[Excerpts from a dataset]

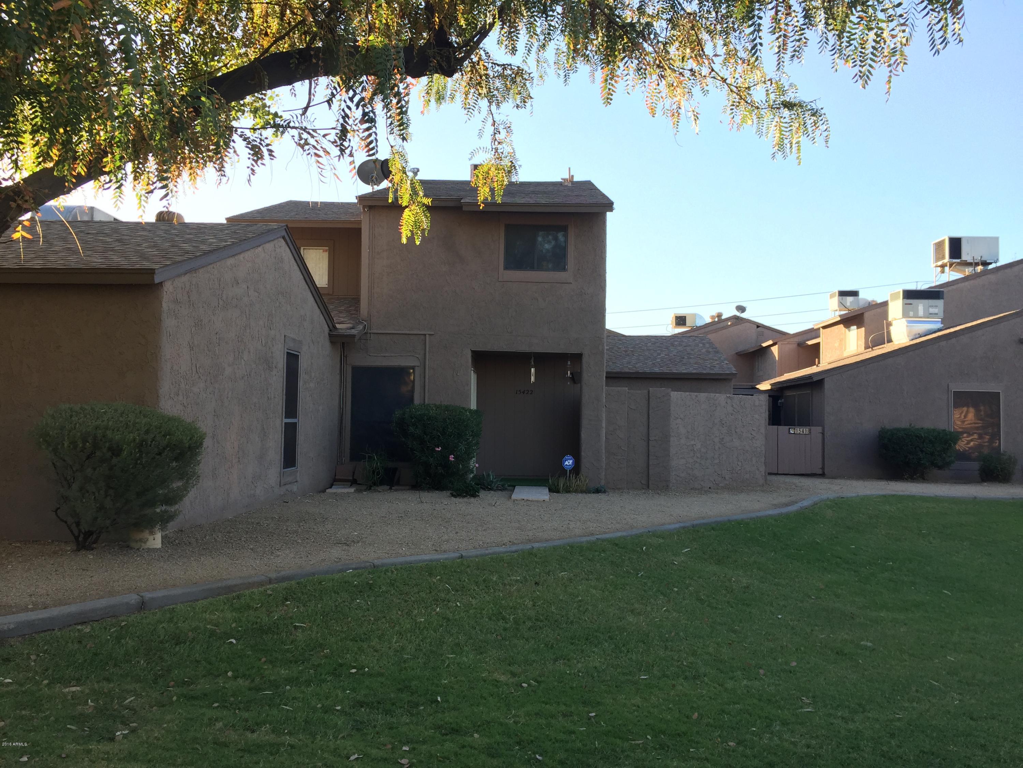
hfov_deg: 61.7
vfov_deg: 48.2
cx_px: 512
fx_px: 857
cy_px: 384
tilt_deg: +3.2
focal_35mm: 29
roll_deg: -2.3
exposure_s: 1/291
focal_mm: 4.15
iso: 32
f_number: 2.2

==

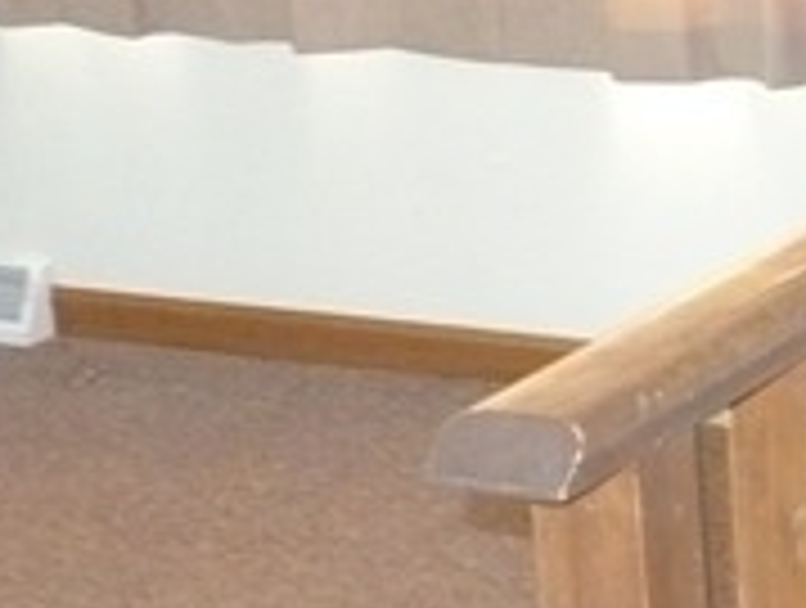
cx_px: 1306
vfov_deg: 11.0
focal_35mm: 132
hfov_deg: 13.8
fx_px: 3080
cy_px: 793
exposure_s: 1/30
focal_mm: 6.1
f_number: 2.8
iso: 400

...

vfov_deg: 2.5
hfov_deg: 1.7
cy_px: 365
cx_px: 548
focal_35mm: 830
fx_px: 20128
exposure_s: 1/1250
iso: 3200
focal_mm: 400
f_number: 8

(What you are asked to do)
Of the lines above, output exactly those from the line bearing "hfov_deg: 61.7" through the line bearing "f_number: 2.2", inclusive.

(Exercise response)
hfov_deg: 61.7
vfov_deg: 48.2
cx_px: 512
fx_px: 857
cy_px: 384
tilt_deg: +3.2
focal_35mm: 29
roll_deg: -2.3
exposure_s: 1/291
focal_mm: 4.15
iso: 32
f_number: 2.2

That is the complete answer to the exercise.